Taken together, these results support the hypothesis that diabetes-associated metabolic changes (impaired glucose control and insulin resistance) likely favor neurodegeneration and cerebral pathology to a lower extent. Indeed, chronic hyperglycemia is known to lead to the production of advanced glycated products, which may increase oxidative stress and inflammation [8, 43]. Diabetes, through altered insulin signaling, may also impair the permeability of the blood brain barrier [44]. These modifications may be involved with the development of macro- and micro-vascular lesions, but mostly with cerebral atrophy in dementia related areas [14, 45]. Although the direct effect of diabetes on dementia in our analysis became non-statistically significant after controlling for selected markers of neurodegeneration and cerebral small vessel disease, it was not null and other mechanisms may be involved. Secondary to insulin resistance, it has also been hypothesized that diabetes may lead to the accumulation of β-amyloid as well as tau hyperphosphorylation, both involved in increased Alzheimer’s disease risk. However, most studies failed to evidence an association between diabetes and Alzheimer’s disease related pathology, as measured by PET imaging or CSF biomarkers [19, 46]. Studies investigating other pathways independent of neurodegeneration and cerebral small vessel disease are thus required.
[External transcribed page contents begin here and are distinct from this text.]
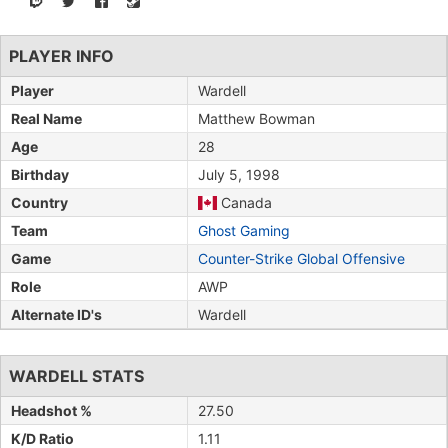
PLAYER INFO
Player
Wardell
Real Name
Matthew Bowman
Age
28
Birthday
July 5, 1998
Country
Canada
Team
Ghost Gaming
Game
Counter-Strike Global Offensive
Role
AWP
Alternate ID's
Wardell
WARDELL STATS
Headshot %
27.50
K/D Ratio
1.11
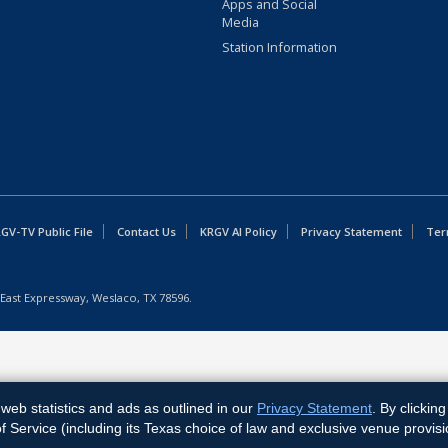
Apps and Social
Media
Station Information
GV-TV Public File
Contact Us
KRGV AI Policy
Privacy Statement
Ter
East Expressway, Weslaco, TX 78596.
web statistics and ads as outlined in our
Privacy Statement
. By clickin
Service (including its Texas choice of law and exclusive venue provisi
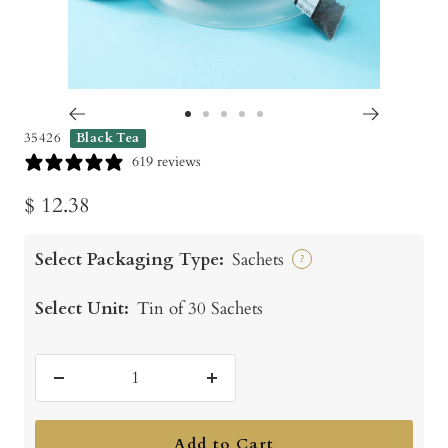
Go
Go
Go
Go
Go
35426
Black Tea
to
to
to
to
to
619 reviews
slide
slide
slide
slide
slide
Sale
$ 12.38
1
2
3
4
5
price
Select Packaging Type:
Sachets
?
Select Unit:
Tin of 30 Sachets
Decrease
Increase
quantity
quantity
Add to Cart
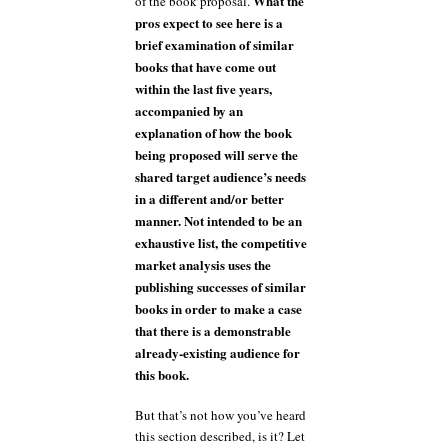
What the
of the book proposal.
pros expect to see here is a
brief examination of similar
books that have come out
within the last five years,
accompanied by an
explanation of how the book
being proposed will serve the
shared target audience’s needs
in a different and/or better
manner. Not intended to be an
exhaustive list, the competitive
market analysis uses the
publishing successes of similar
books in order to make a case
that there is a demonstrable
already-existing audience for
this book.
But that’s not how you’ve heard
this section described, is it? Let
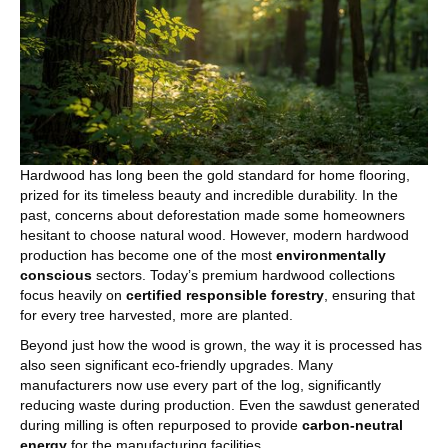
Hardwood has long been the gold standard for home flooring,
prized for its timeless beauty and incredible durability. In the
past, concerns about deforestation made some homeowners
hesitant to choose natural wood. However, modern hardwood
production has become one of the most
environmentally
conscious
sectors. Today’s premium hardwood collections
focus heavily on
certified responsible forestry
, ensuring that
for every tree harvested, more are planted.
Beyond just how the wood is grown, the way it is processed has
also seen significant eco-friendly upgrades. Many
manufacturers now use every part of the log, significantly
reducing waste during production. Even the sawdust generated
during milling is often repurposed to provide
carbon-neutral
energy
for the manufacturing facilities.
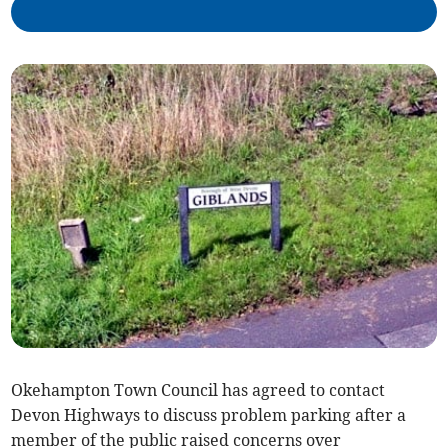
Okehampton Town Council has agreed to contact
Devon Highways to discuss problem parking after a
member of the public raised concerns over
This study has several strengths. The results are generated from a prospective, population-based cohort with a long follow-up and large sample size. The availability of MRI markers of brain health allowed us to investigate different mediators which will improve our understanding of the relationship between diabetes and dementia. Additionally, this work relies on well-defined dementia cases, reviewed by a validation committee. This work also has some limitations. First, diabetes and mediators were measured at the same time, thus, the causal ordered relationship between diabetes, WMHV and BPF could not be verified. In this cohort, even if assessed at study entry, diabetes was diagnosed in average 11 years before baseline, limiting reverse causality. Yet, it cannot be excluded that white matter loss may lead to white matter hyperintensities (especially for periventricular white matter lesions). Since we only used one cerebral MRI marker for neurodegeneration and one for small vessel disease at one time point, the proportion mediated by each of these underlying mechanisms may have been underestimated. Selection bias is another potential limitation of our study. The sensitivity analysis using multiple imputation to account for selection yielded stronger direct effect and thus lower mediated proportion, suggesting that the characteristics specific to excluded participants (i.e. obesity, hypertension, and depressive symptoms) may also play a role in the association between diabetes and dementia through different pathways. Finally, although we accounted for multiple known confounders, we cannot exclude any remaining confusion. Yet, our conclusion held when controlling for residual confounding between the two mediators, and calculated E values suggested that our results were robust to any remaining confounding factors.

In conclusion, this work suggests that cerebral small vessel disease and neurodegeneration explained almost 30% of the effect of diabetes on dementia risk, with a smaller contribution of cerebral small vessel disease. Longitudinal studies integrating multiple dynamic brain structural and functional data will be required to confirm these results and better understand the diabetes—dementia relationship.